50 Shades of Grey has created the expected waves and opened up the way for psychiatrists around the world to come out shooting comments about how things like handcuffs and spankings are abusive.  On the surface I have to agree with them, if I walked into a room and saw a person chained to a radiator while another person was standing over them with a wood staff I would likely tackle the staff holder and try to “save” the individual chained to the radiator.

It is hard, at a glance, to identify that this is a scene in which both partners are deriving pleasure.  They setup rules ahead of time, they discussed what was going to happen, and they act out an experience.  For many people it might be “wrong” but it is possible to do something like this without abusing anyone.
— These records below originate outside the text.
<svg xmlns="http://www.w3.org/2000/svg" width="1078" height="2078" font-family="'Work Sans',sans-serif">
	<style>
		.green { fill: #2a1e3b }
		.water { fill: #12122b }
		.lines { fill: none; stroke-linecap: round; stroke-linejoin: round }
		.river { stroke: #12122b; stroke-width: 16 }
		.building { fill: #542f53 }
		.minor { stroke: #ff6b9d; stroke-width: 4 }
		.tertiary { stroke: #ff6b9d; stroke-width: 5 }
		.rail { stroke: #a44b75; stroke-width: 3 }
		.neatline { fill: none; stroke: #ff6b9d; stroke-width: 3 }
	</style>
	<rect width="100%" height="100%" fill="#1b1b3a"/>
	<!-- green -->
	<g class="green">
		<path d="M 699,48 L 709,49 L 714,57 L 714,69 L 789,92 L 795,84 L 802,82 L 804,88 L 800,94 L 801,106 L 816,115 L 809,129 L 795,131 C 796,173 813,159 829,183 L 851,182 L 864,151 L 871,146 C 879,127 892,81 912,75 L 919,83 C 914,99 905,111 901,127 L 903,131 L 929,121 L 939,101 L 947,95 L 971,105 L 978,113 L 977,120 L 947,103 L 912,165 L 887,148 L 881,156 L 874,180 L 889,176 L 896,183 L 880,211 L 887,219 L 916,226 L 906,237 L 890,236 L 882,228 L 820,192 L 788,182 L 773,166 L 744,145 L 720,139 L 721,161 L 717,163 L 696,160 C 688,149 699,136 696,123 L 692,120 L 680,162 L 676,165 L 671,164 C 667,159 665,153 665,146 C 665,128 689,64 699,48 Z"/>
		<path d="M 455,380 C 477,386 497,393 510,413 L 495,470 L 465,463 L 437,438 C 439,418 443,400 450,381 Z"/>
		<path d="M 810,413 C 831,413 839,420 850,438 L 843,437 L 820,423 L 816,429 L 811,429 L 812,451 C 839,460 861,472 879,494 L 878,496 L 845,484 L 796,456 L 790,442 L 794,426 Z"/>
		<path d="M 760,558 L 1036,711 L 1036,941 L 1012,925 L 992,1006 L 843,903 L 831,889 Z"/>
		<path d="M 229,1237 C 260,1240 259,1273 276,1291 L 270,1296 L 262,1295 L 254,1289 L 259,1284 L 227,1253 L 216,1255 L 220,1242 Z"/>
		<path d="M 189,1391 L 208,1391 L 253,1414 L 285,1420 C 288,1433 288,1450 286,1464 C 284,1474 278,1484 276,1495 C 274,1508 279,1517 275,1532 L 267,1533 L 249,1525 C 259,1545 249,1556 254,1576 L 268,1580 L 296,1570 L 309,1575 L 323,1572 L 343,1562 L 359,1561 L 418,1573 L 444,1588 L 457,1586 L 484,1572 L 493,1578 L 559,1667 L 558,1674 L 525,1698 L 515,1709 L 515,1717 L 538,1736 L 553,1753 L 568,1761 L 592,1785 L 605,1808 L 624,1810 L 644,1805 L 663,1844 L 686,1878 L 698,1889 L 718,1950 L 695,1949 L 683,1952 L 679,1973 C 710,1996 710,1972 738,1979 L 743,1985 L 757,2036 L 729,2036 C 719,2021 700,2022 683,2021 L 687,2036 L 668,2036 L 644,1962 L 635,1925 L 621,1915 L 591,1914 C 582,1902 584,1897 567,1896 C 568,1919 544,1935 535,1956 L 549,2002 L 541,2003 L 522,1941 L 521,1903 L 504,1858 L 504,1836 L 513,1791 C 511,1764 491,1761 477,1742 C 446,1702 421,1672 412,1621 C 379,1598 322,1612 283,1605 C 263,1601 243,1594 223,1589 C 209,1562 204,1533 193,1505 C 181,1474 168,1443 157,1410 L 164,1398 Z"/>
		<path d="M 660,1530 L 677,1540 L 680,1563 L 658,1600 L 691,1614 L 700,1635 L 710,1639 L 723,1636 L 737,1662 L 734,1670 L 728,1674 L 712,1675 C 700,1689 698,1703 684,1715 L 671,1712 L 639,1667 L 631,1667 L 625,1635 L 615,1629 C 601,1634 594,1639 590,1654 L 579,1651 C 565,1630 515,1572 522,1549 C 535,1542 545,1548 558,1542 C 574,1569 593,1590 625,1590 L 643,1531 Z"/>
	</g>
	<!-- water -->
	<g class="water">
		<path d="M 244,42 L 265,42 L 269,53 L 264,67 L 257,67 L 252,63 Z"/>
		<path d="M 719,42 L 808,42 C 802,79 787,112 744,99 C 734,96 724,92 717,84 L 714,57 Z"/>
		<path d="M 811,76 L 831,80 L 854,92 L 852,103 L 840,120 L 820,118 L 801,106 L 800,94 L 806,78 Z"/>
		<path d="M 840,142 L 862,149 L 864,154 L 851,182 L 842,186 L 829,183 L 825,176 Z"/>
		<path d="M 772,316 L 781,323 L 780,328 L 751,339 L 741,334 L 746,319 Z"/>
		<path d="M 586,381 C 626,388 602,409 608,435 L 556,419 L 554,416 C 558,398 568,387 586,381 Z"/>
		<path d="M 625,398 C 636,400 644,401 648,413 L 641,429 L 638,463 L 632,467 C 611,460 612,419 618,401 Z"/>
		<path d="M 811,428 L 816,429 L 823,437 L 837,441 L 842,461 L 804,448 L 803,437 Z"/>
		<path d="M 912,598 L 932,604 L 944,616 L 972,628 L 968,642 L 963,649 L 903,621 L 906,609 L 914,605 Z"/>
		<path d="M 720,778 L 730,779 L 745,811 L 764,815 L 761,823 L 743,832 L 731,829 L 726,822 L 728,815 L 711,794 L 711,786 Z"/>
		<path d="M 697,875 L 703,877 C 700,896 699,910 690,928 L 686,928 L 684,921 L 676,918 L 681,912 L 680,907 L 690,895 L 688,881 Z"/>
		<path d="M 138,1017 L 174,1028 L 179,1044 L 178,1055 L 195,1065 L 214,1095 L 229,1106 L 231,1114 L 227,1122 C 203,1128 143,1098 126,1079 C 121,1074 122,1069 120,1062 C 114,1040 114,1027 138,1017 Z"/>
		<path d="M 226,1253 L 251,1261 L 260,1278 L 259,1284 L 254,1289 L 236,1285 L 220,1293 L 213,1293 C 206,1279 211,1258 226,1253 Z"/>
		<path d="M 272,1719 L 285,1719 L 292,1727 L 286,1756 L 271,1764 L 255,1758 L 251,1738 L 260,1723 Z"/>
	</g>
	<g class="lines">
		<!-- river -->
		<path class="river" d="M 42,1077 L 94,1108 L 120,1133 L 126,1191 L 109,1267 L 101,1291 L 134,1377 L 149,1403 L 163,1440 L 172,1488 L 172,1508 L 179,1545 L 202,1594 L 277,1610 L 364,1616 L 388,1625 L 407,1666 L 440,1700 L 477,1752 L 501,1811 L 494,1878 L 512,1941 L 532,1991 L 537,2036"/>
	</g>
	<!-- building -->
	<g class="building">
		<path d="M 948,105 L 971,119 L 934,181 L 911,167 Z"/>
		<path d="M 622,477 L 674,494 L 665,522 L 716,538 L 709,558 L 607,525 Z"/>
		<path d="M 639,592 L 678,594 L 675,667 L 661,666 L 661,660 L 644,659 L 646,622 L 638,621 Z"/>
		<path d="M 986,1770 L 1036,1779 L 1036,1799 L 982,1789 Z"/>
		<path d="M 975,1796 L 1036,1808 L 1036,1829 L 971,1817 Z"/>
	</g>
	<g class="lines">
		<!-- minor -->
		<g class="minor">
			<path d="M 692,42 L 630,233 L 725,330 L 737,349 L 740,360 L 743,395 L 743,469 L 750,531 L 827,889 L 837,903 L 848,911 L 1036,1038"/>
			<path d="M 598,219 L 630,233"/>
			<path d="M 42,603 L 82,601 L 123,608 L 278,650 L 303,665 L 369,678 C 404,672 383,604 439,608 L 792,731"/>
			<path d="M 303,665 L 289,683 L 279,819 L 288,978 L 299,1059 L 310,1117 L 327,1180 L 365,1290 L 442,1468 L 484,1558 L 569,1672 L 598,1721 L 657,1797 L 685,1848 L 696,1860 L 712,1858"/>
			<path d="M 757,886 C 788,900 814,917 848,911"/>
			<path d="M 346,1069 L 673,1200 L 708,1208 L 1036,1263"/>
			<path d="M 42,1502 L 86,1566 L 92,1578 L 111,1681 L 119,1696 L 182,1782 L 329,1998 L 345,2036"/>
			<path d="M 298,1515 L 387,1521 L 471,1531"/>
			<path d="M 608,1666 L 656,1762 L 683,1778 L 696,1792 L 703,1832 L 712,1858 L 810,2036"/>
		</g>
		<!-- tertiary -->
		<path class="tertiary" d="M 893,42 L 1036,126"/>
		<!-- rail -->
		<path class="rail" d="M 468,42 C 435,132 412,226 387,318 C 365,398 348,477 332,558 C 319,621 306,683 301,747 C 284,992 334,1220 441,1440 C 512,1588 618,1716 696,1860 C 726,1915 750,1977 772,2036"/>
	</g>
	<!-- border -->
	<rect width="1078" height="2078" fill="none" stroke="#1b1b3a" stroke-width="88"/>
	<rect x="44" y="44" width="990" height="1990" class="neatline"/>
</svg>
Thewillingsubmissive posted this story which got me thinking.  I agree with several of the items in Dr. Grossman’s article:

  • I think the movie presents Christian Grey as a man trying to deal with his childhood abuse through a string of D/s relationships.
  • I think the idea that someone who has never had sex can go from 0 to a live-in D/s relationship as she graduates from college is… foolish.  She needs to get out and discover who she is before making the choice to submit to someone.
  • I think that parents should talk to their children about everything.  Sex, violence, religion, food, exercise, and well… life in general.  We scope and mold our children and as parents it is important to pass along the right parts of us.  Hopefully that is the part that says “We believe in this; but it is important for you to understand why other people believe differently and to accept those who feel differently.”  Do I care of my children grown up to be in a D/s relationship (Well… OK, I don’t really want to think about my kids in ANY relationship) but they might be gay, they might become very religious, they might live a long life alone, whatever they pick I just want them to be safe, happy, and do their best.  Maybe not too safe… after all, they should try things like skydiving, rock climbing, kayaking and bear wrestling.

In the end, you cannot judge a culture by their cover, as is the case of the BDSM community and 50 Shades of Grey.  I think this article does an excellent job of explaining the difference between abuse and BDSM.

In the end, if two people agree on something, no one is being psychologically or physically taken advantage of, friends are not concerned, and in general the relationship is safe, then it is probably not abuse.  I am not saying that BDSM people cannot abuse people.  Every culture does be it Amish, gay, straight, conservative, or snake handler…

Being an individual who takes pleasure from giving or receiving pain does not make you an abuser or that of the abused victim.  It does however put you at a higher risk if you are looking to receive pain.  We have to be careful to create that safe environment and ensure that the person(s) we are participating with are on the same page as we are.

My thought is that a person practicing safe sex, no matter what type of sex that is will develop the skills to identify the type of person they want to spend their time with.  If something seems off, it probably is!

Stay safe and remember that abuse is not OK, EVER.